La délivrance de ce chèque par les banques
devait s'effectuer moyennant provision suffisante en compte. Or, du fait de la
pénurie des signes monétaires dans les banques, la plupart des
comptes des clients du système bancaire étaient soit
insuffisamment approvisionnés, soit largement débiteurs ou tout
simplement soldés sous l'effet des prélèvements des frais
de tenue de comptes opérés régulièrement par les
banques.
Ainsi, l'obligation de payer à l'Etat par
chèque barré et certifié revenait, pour les
opérateurs économiques, d'approvisionner préalablement
leurs comptes par rapport en espèces en monnaie nationale ou remise des
chèques équivalents.((*)17)
De ce fait les banques commerciales encaissaient pour le
compte de l'Etat des sommes importantes et délivraient en contrepartie
aux contribuables des chèques bancaires à remettre aux services
mobilisateurs de. recettes publiques. Contre toute attente, certaines banques
publiques se sont servies de ces dépôts à des fins propres
et, en retour, elles ont tiré des chèques sur leurs comptes
courants, du reste débiteurs, auprès de la Banque centrale. Les
découverts leurs consentis ont servi à créditer le compte
général du Trésor, donnant ainsi lieu à des
excédents budgétaires sans contrepartie immédiate en
espèces.
Les excédents budgétaires étant
réalisés en monnaie scripturale, pratiquement inutilisables, la
Banque centrale a dû émettre des billets de banque en vue
d'assurer la convertibilité des excédents budgétaires en
moyens de financement des dépenses de 1'Etat. Cette
opération a eu des répercussions négatives sur le compte
d'exploitation de la Banque Centrale compte tenu des coûts d'impression
excessifs des signes monétaires nécessité par la
conversion des excédents budgétaires.
L'augmentation des charges d'exploitation de la Banque
Centrale du Congo s'explique également par la monétisation du
déficit d'exploitation de certaines banques publiques. En effet, comme
on l'a vu plus loin, la persistance des déséquilibres financiers
de certaines banques commerciales a contraint celles-ci à s'endetter
excessivement auprès de l'Institut d'Emission. Au 31 décembre
1995, le solde négatif d'exploitation de quatre banques en
difficultés s'est chiffré à 422.843 millions de NZ. Ce
déficit a été financé essentiellement par les
avances de l'Institut d'Emission. Autrement dit, la Banque Centrale a dû
émettre des billets de banque en vue d'assurer la couverture du
déficit d'exploitation de ces banques.
Cependant, par manque de liquidités, ces banques
payaient leurs intérêts et les pénalités leur
infligé par le débit de leurs comptes des réserves libres,
du reste indisponible, auprès de la Banque Centrale. Autrement dit, les
paiements se faisaient par un simple jeu d'écriture. C'est ainsi qu'en
1995, près de 70% des recettes de la Banque Centrale étaient
tirées par débit des comptes des banques commerciales au titre
d'intérêts ou de pénalités. Ce faisant, la Banque
Centrale a dû émettre de la monnaie de billet pour utiliser ces
ressources.
Toutes ces évolutions expliquent l'augmentation du
poste « autres avoirs intérieurs nets »,
observée au cours de l'année 1995 dans les contreparties de la
masse monétaire. Or, selon certains statisticiens de l'Institut
d'Emission, les autres avoirs intérieurs nets reprennent et les
dépenses de la Banque Centrale et celles de l'Etat en suspens.

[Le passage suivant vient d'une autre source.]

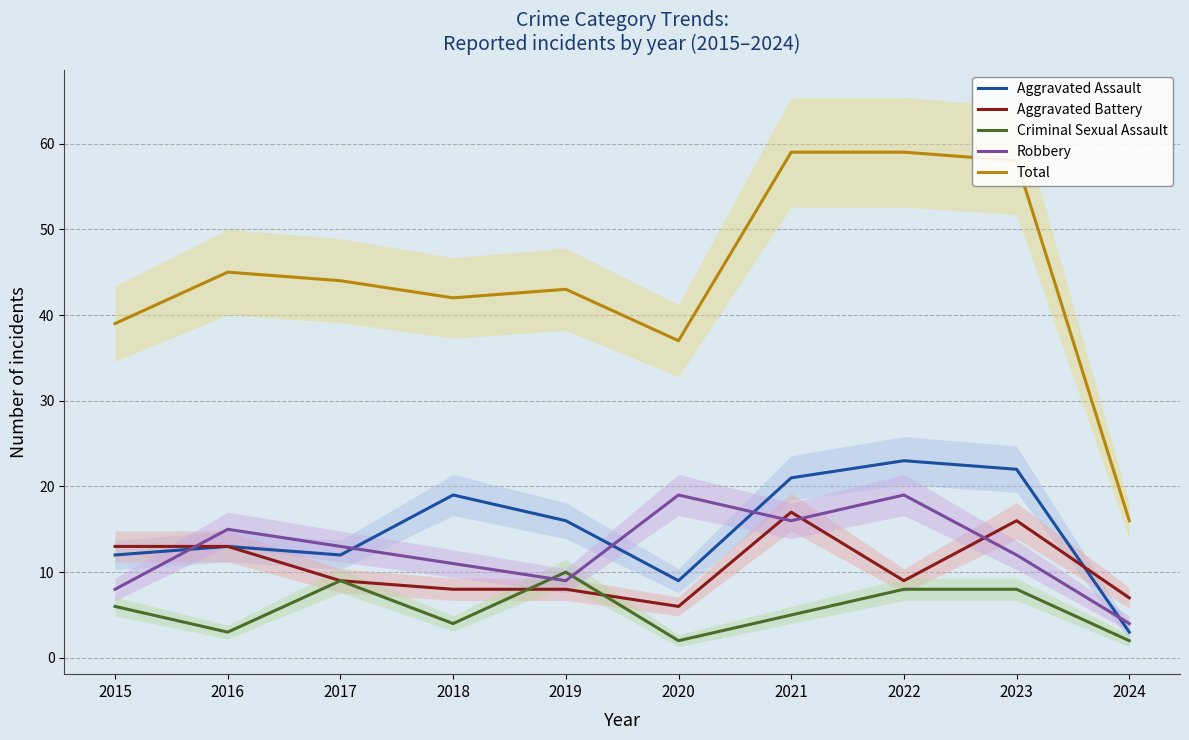

The value of Robbery at 2019 is 9. True or false?

True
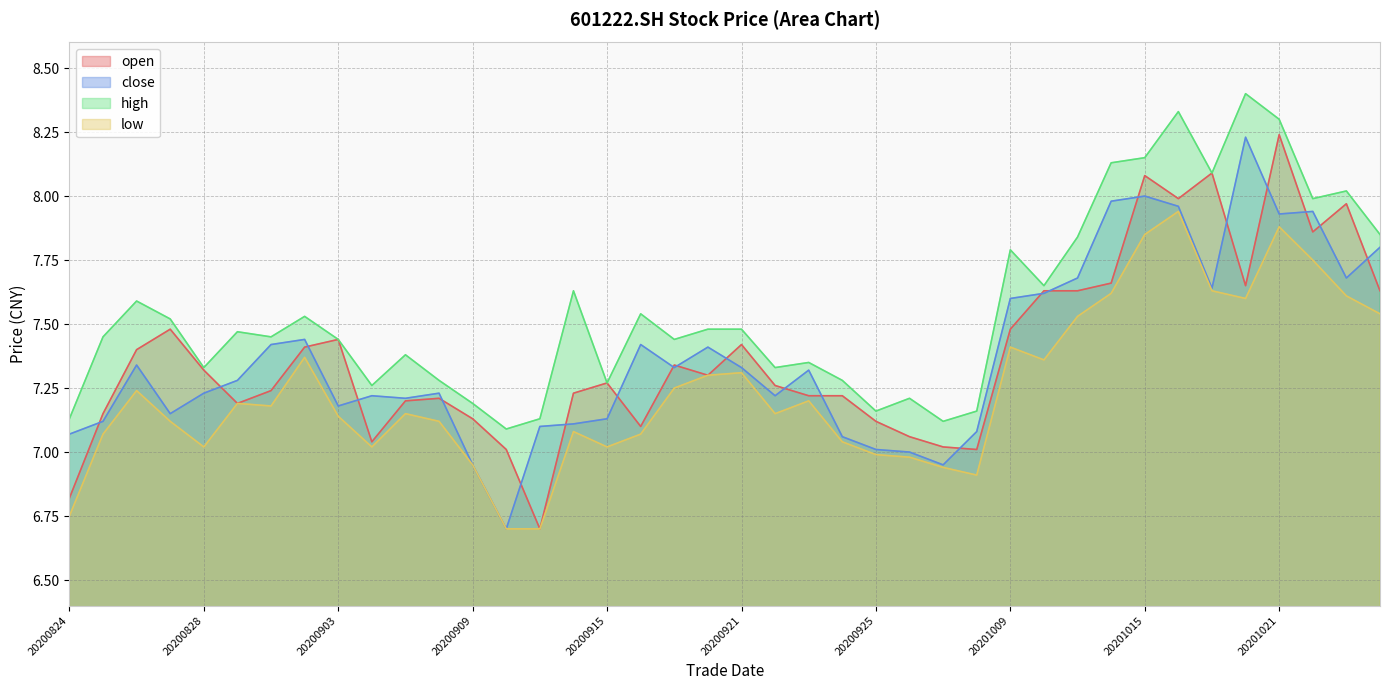

What is the sum of all open values?

295.2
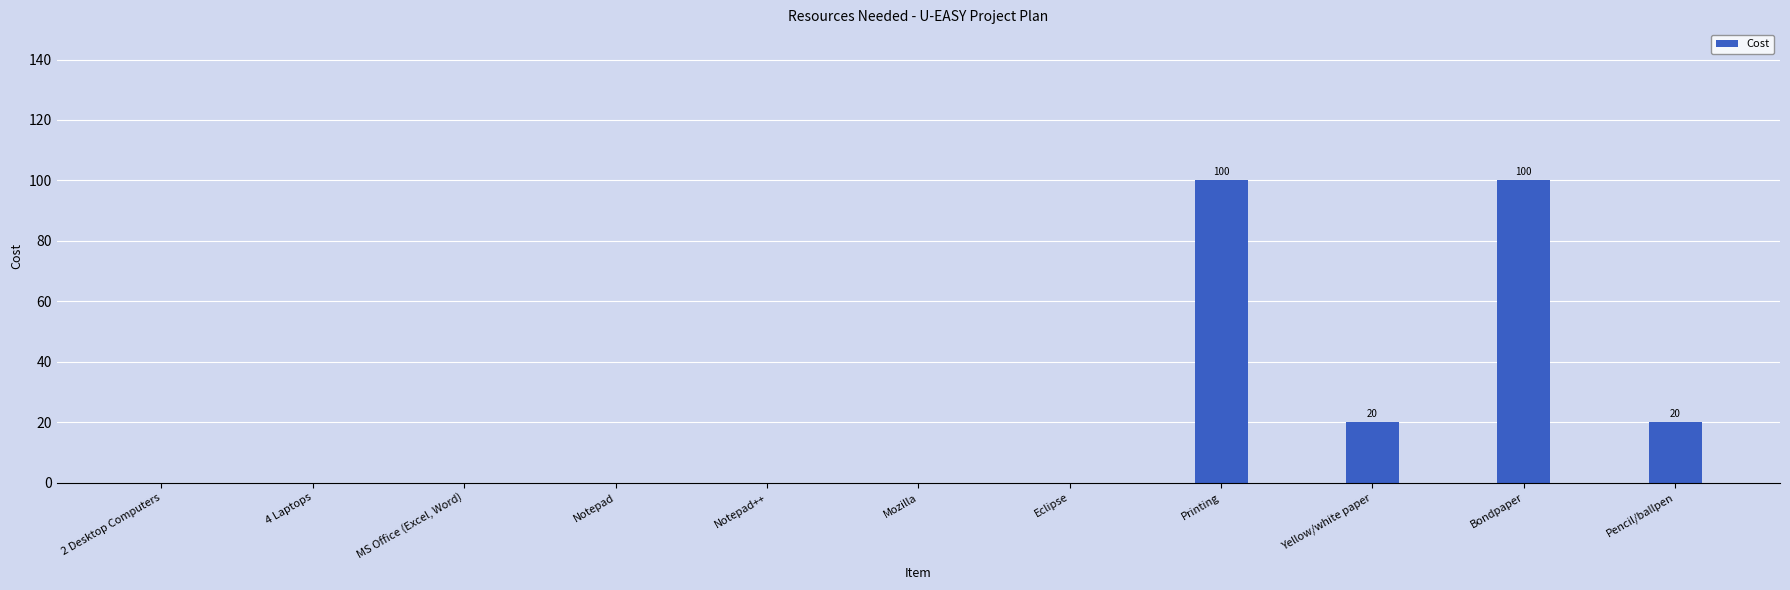

Between Pencil/ballpen and Bondpaper, which is larger?

Bondpaper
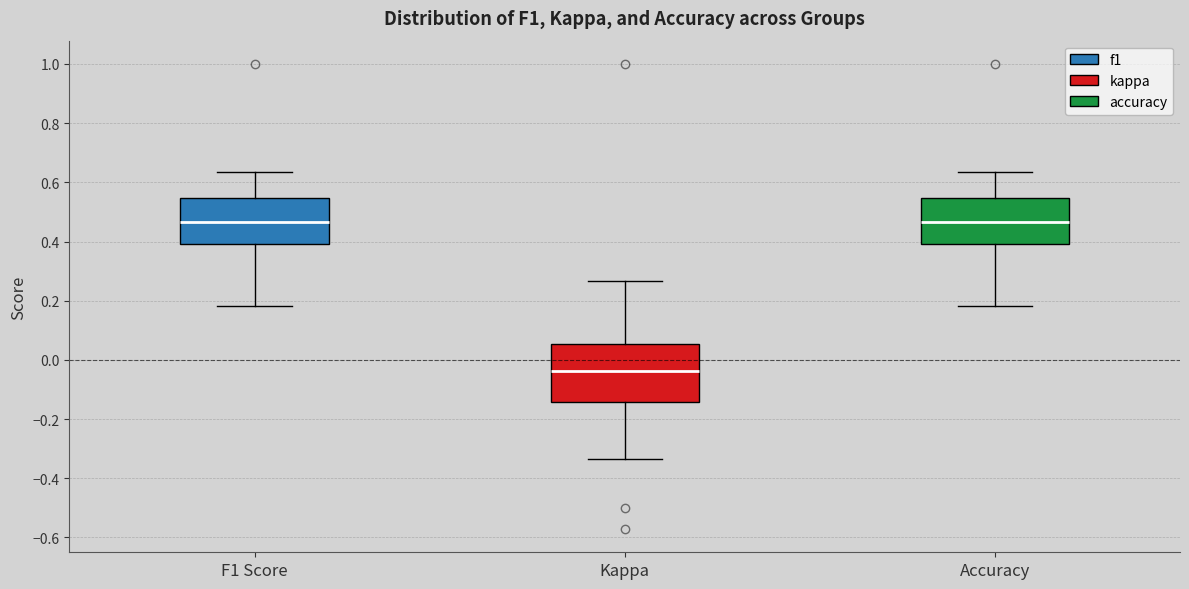

Reading left to right, read every box against the y-axis: the position of its median line, the range the box covers, and the ends of its whiskers. The values are not printed on the chart, so give them approximately, as read against the axis.

F1 Score: median 0.46, box 0.40 to 0.54, whiskers 0.18 to 0.64
Kappa: median -0.04, box -0.14 to 0.06, whiskers -0.34 to 0.26
Accuracy: median 0.46, box 0.40 to 0.54, whiskers 0.18 to 0.64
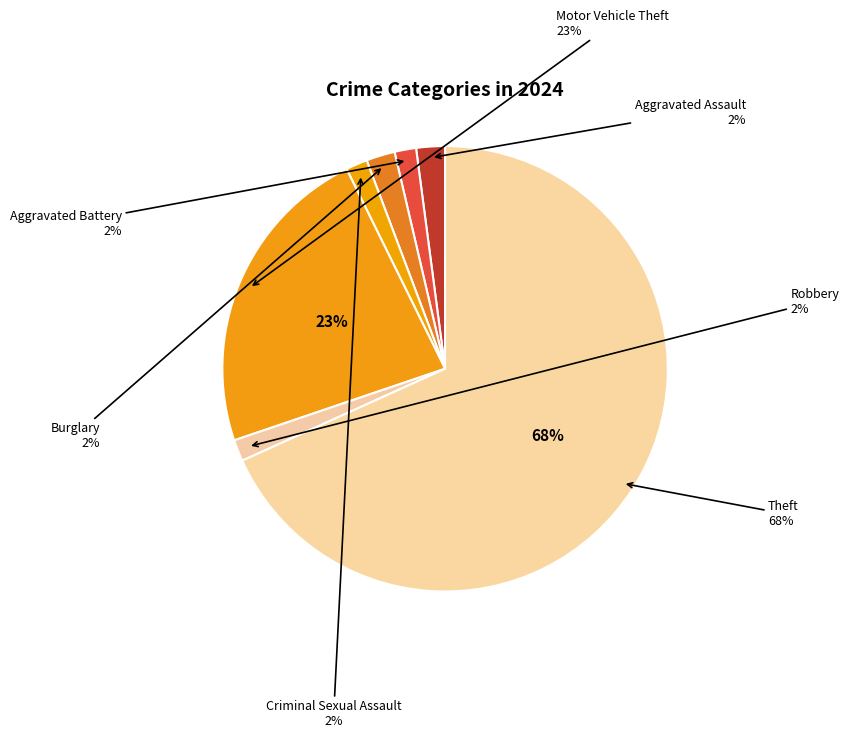

Rank the categories by value from highest to lowest.

Theft, Motor Vehicle Theft, Aggravated Assault, Burglary, Aggravated Battery, Criminal Sexual Assault, Robbery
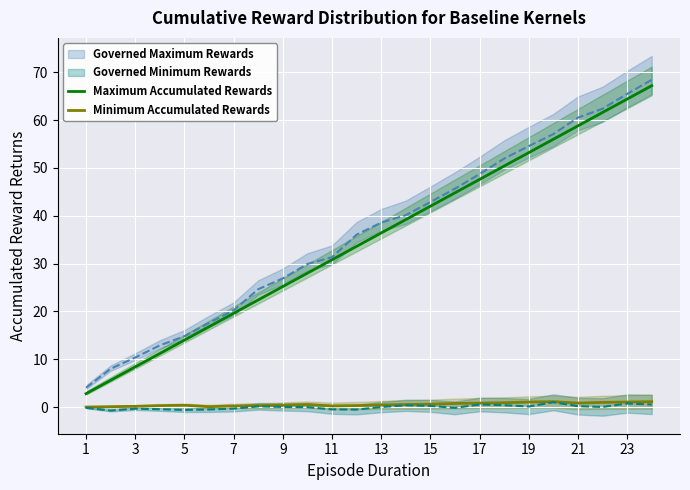

The Minimum Accumulated Rewards series shows 0.4 at 13. True or false?

True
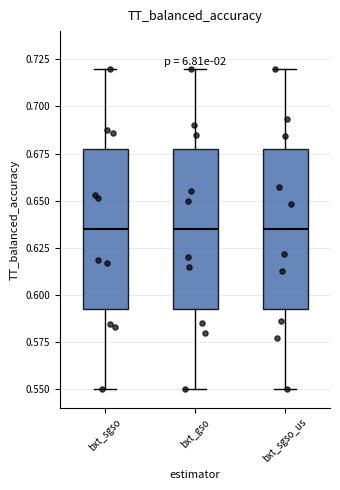

Reading left to right, transcribe this box plot: for each box, give where its median line is, the range the box spans, and where its two whiskers end, as read against the y-axis. The values are not printed on the chart, so give them approximately, as read against the axis.

bxt_sgso: median 0.635, box 0.595 to 0.680, whiskers 0.550 to 0.720
bxt_gso: median 0.635, box 0.595 to 0.680, whiskers 0.550 to 0.720
bxt_sgso_us: median 0.635, box 0.595 to 0.680, whiskers 0.550 to 0.720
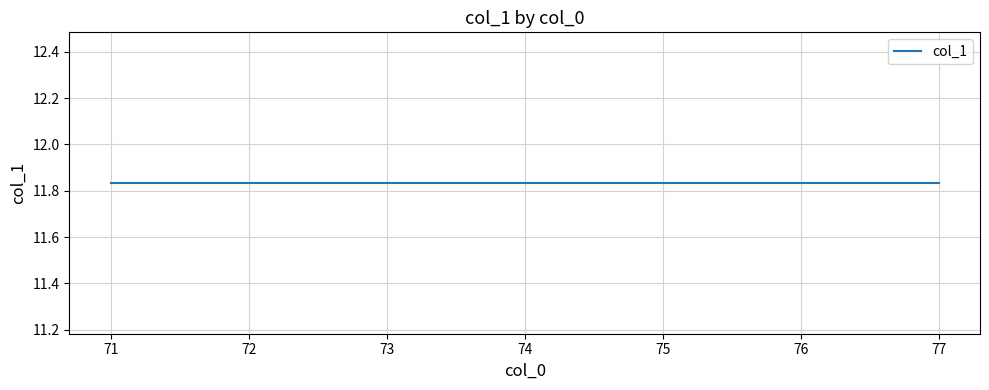

Count the values in the range 7 to 15.

13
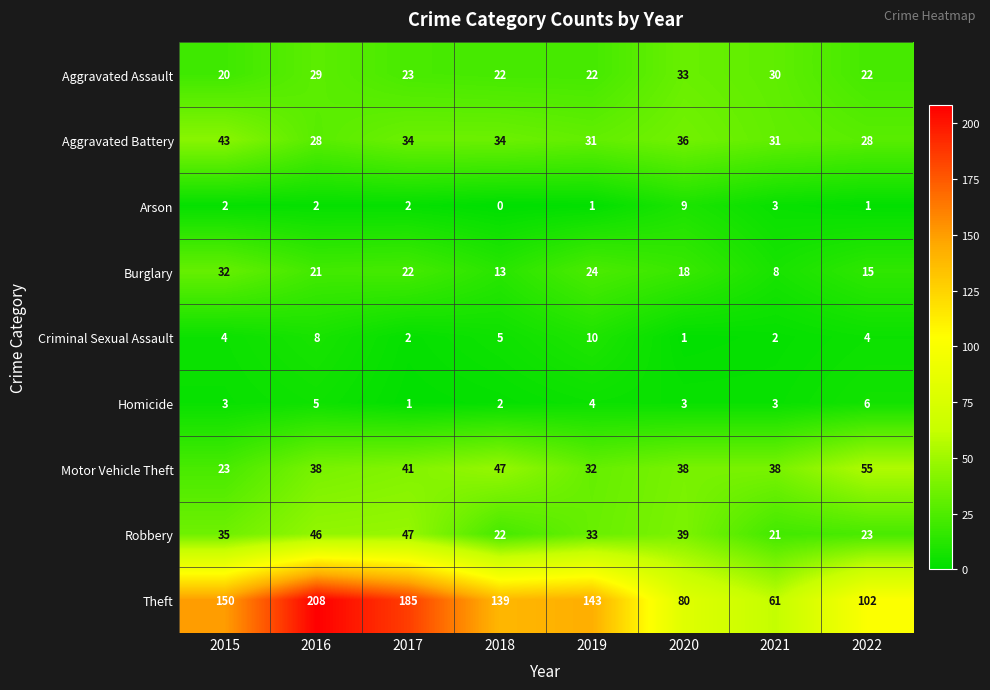

At which label does Robbery reach its peak?

2017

L'accroissement de ce poste a été dicté essentiellement
en 1995 par le déficit d'exploitation de la Banque Centrale,
l'endettement excessif des banques commerciales et certaines dépenses
publiques.
Au regard de ces facteurs qui viennent d'être
décrit tant du côté des dépenses que des recettes
d'exploitation, il apparaît aisé d'apprécier la
responsabilité des uns et des autres sur les déficits du compte
d'exploitation de l'Institut d'Emission.